In terms of fundraising activities of Asia-Pacific asset owners, Barry Chung, head of private asset specialist sales, Asia Pacific ex-Japan at Fidelity International, noted that senior first-lien loans continue to dominate the market, while some institutional investors, such as family offices, have also begun to acknowledge the potential of distressed assets as high rates weigh on corporate cash flows.

“We do see investors are looking for ways to capitalise mispriced opportunities and taking an active role across the capital structure,” Chung told AsianInvestor.

ALSO READ: Asian asset owners get pickier with private credit

Chung expected private credit managers who focus on senior secured lending to achieve similar pre-COVID-19 yields of higher risk assets without having to take on higher risk.

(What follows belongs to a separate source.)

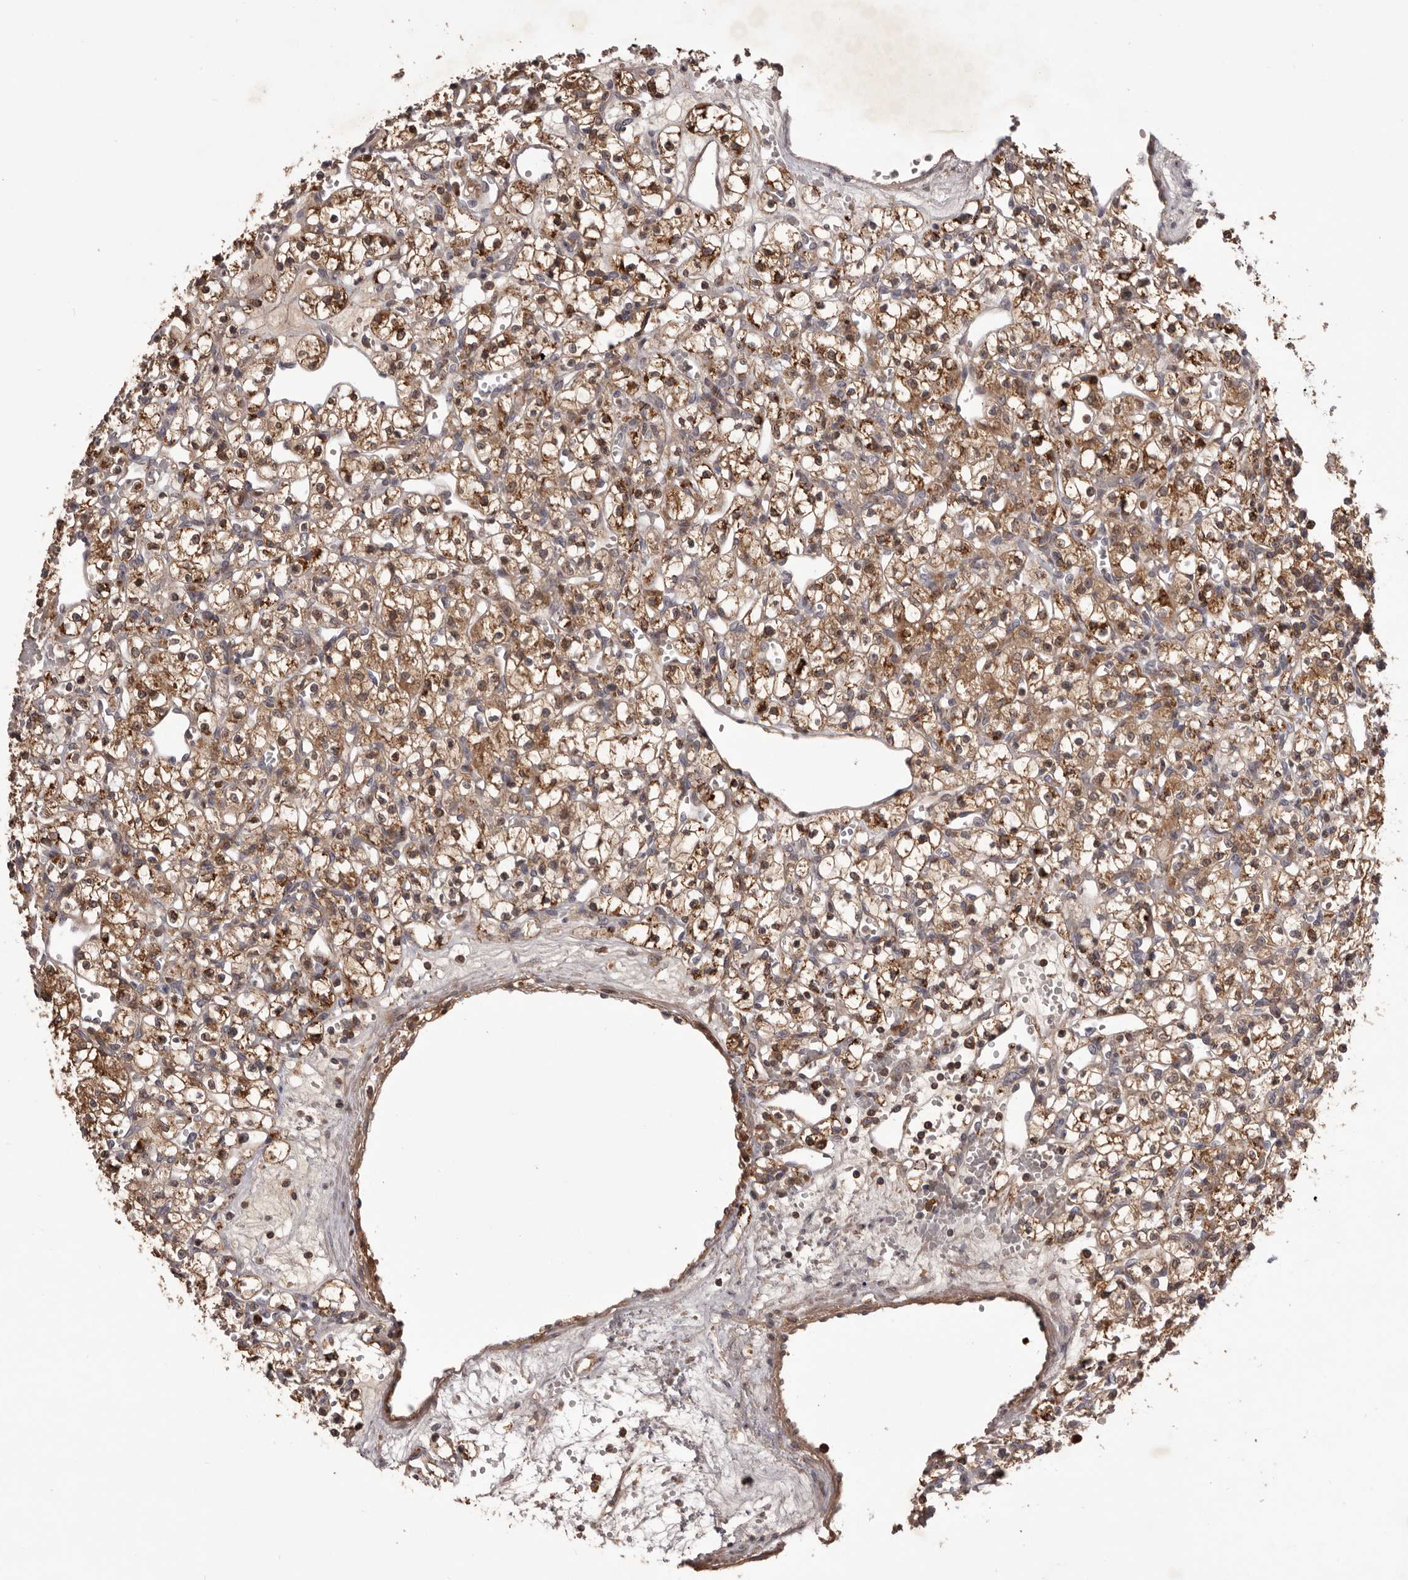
{"staining": {"intensity": "moderate", "quantity": ">75%", "location": "cytoplasmic/membranous"}, "tissue": "renal cancer", "cell_type": "Tumor cells", "image_type": "cancer", "snomed": [{"axis": "morphology", "description": "Adenocarcinoma, NOS"}, {"axis": "topography", "description": "Kidney"}], "caption": "DAB (3,3'-diaminobenzidine) immunohistochemical staining of renal cancer reveals moderate cytoplasmic/membranous protein positivity in about >75% of tumor cells.", "gene": "GLIPR2", "patient": {"sex": "female", "age": 59}}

Fidelity International believes there is a 60% chance of a cyclical recession in 2024. Investors should be overweight on floating rate-based strategies, with a particular focus on lending to defensive sectors and those with business-to-business income streams, he said.

“A cyclical recession demands a conservative approach to credit selection to avoid over-leveraged companies, and a focus on companies where we can have a direct influence over the structure and documentation of deals,” he added.

As the high-rate environment puts the pre-existing private credit portfolios to test on segment allocation and underwriting quality, Chung noted that newly launched funds could be a better vintage with lender-friendly terms and lower leverage levels.

ALSO READ: Private credit managers in Asia push as yield hunt escalates

Sponsors are more inclined to have higher equity cushions, and overall tighter covenants, he said.

“Opportunities across the core and mid-market in the US and the European Union remain attractive. Deal flow remains robust with strong topline growth, lower leverage, stronger covenant packages, naturally simpler capital structure and better lead lender access,” Chung said.

“We believe the vast core and mid-market has been and will continue to be all-weather regardless of economic conditions or competitive dynamics.”

Just as KKR notes in its private credit outlook titled “2024: A Credit Vintage to Remember?”, the opportunity for attractive vintages is exciting looking ahead to 2024 and beyond, as companies’ need for financing continues to support better terms and documentation, while higher-for-longer interest rates support attractive yields.

“As valuations between sellers and buyers continue to converge, we may continue to see headlines about problems in pre-pandemic vintages across private markets,” the alternatives asset manager said.

However, KKR believes it is not realistic to wait for rock-bottom valuations or a wave of defaults.

“There will certainly be some forced selling in certain places, but for the most part, we expect these sales to be idiosyncratic rather than systemic,” it said.